If I were to guess, most (adult) humans could not add two 3 digit numbers together with 100% accuracy. Maybe 99%? Computers can already do 100%, so we should probably be trying to figure out how to use language to extract the numbers from stuff and send them off to computers to do the calculations. Especially because in the real world most numbers that matter are not just two digits addition
Artificial neural nets are pretty far from brains. We don’t use them because they are like brains, we use them because they can approximate arbitrary functions given sufficient data. In other words, they work.
For what it’s worth, people are also pretty bad at math compared to calculators. We are slow and error prone. That’s ok.
What I was (poorly) trying to say is that I don’t care if the neural net solves the problem if it can outsource it to a calculator. People do the same thing. What is important is reliably accomplishing the goal.

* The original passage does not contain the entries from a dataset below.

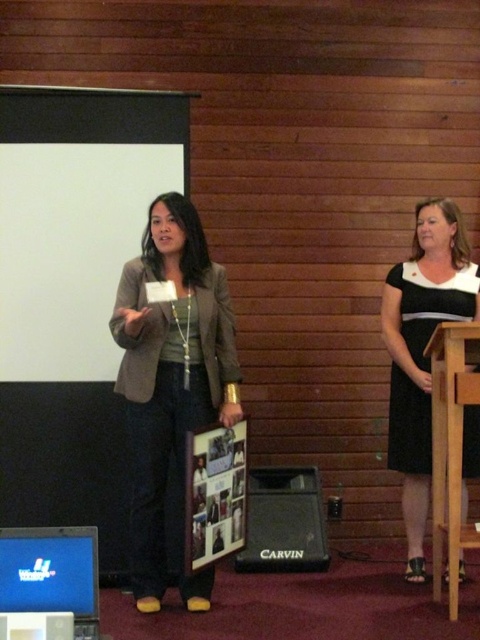
Question: Which of the following is the farthest from the observer?

Choices:
 (A) wooden podium at right
 (B) matte brown blazer at center

Answer: (A)

Question: Can you confirm if black/white dress at right is wider than black plastic speaker at lower center?

Choices:
 (A) no
 (B) yes

Answer: (A)

Question: Which of these objects is positioned farthest from the matte brown blazer at center?

Choices:
 (A) wooden podium at right
 (B) black/white dress at right

Answer: (A)

Question: Is black/white dress at right wider than wooden podium at right?

Choices:
 (A) no
 (B) yes

Answer: (B)

Question: Is white matte projection screen at upper left thinner than matte brown blazer at center?

Choices:
 (A) no
 (B) yes

Answer: (A)

Question: Among these objects, which one is farthest from the camera?

Choices:
 (A) black/white dress at right
 (B) black plastic speaker at lower center
 (C) wooden podium at right

Answer: (B)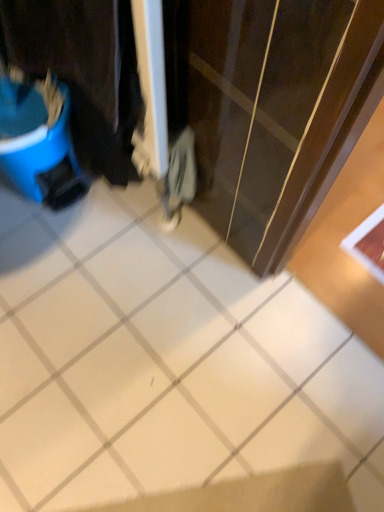
Find the location of a particular element. free space above white glossy tile at center (from a real-world perspective) is located at coordinates (144, 343).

Most human ten year olds can add two large numbers together with the aid of a scratchpad and a pen. You need tools other than a single dimensional vector of text to do some of these things.
No LLM or other modern AI architecture I'm aware of is supposed to model the human brain. Even if they were, LLMs can add large numbers with the level of skill I'd expect from a 10 year old:
----
What's 494547645908151+7640745309351279642?

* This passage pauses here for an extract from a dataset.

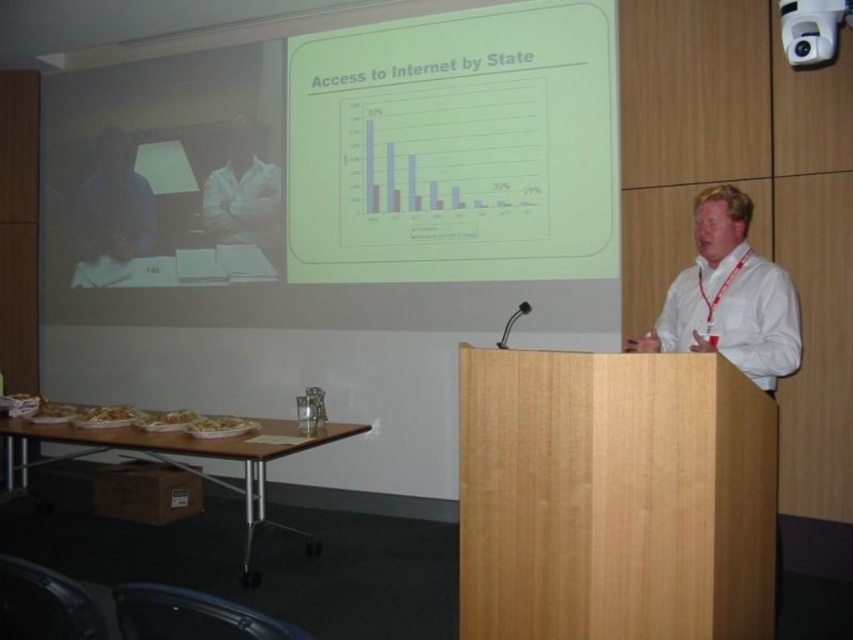
You are sitting in the front row of the conference room and want to see the white matte projection screen at upper center clearly. The screen is 13.62 feet away from you. If your optimal viewing distance for such screens is 12 feet, is the screen too far away for comfortable viewing?

The white matte projection screen at upper center is 13.62 feet away from the viewer, which is slightly beyond the optimal 12 feet distance. This might make it a bit challenging to view the screen comfortably from the front row.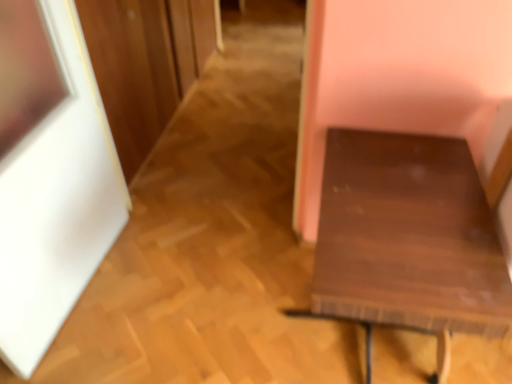
I want to click on vacant space underneath white matte picture frame at left (from a real-world perspective), so click(87, 295).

ChatGPT said: The sum of 494,547,645,908,151 and 7,640,745,309,351,279,642 is:
7,641,239,857,997,187,793
----
(7,641,239,856,997,187,793 is the correct answer)
I tried it on gpt-4-turbo and it seems to give the right answer:
>Let's calculate:494,547,645,908,151+7,640,745,309,351,279,642=7,641,239,856,997,187,793 >494,547,645,908,151+7,640,745,309,351,279,642=7,641,239,856,997,187,793 >Answer: 7,641,239,856,997,187,793
> If you don't have an essentially infinite set to draw your validation data from then a large enough model will memorize it as part of its developer teams KPIs.
Sounds like a use-case for property testing: https://en.wikipedia.org/wiki/Software_testing#Property_test...
> I've had _every_ model fail this
That seems to be because LLMs don't seem to be able to follow procedures (e.g. reliably counting).
>> If you want to saturate any model today give it a string and a grammar and ask it to generate the string from the grammar.
I'm not sure I understand what that means - could you explain please?
It means applying specific rules about how text can be generated. For example, generating valid json reliably. Currently we use constrained decoding to accomplish this (e.g. the next token must be one of three valid options).
Now you can imagine giving an LLM arbitrary validity rules for generating text. I think that’s what they mean by “grammar”.
I'm not GP, but here goes:
LLMs are token-based, which are words or word fragments; they have limited ability to work on a letter-by-letter basis. They can't reliably count letters in a sentence, for example. "give it a string and a grammar and ask it to generate the string from the grammar" can't be done by inference alone because of this: they would generate tokens that don't match the grammar.
But you can use a grammar-based sampler and it'll generate valid strings just fine. llama.cpp can easily do this if you provide an EBNF grammar specification.
It's not about the generation, it's about verification.
Changing my tests from the strings I was interested in to four or more letter common words _did_ improve the ability of reasoning LLMs to get the right answer, at the cost of the context exploding to thousands of tokens.
Unfortunately I can't tell you by how much because the couple of dozen tests I did after reading your post ate my $50 I keep in an account for these types of things.
The following question ate through 8k thinking tokens to get the right answer in Claude3.7 Sonnet Extended:
---
Given the following grammar:
Is the following sentence valid:Rome Paris Rome end_path Rome London end_path end_company
---
Incidentally it got the right answer no less than 4 times in the thinking token stream. I'd not seen this model act like this before.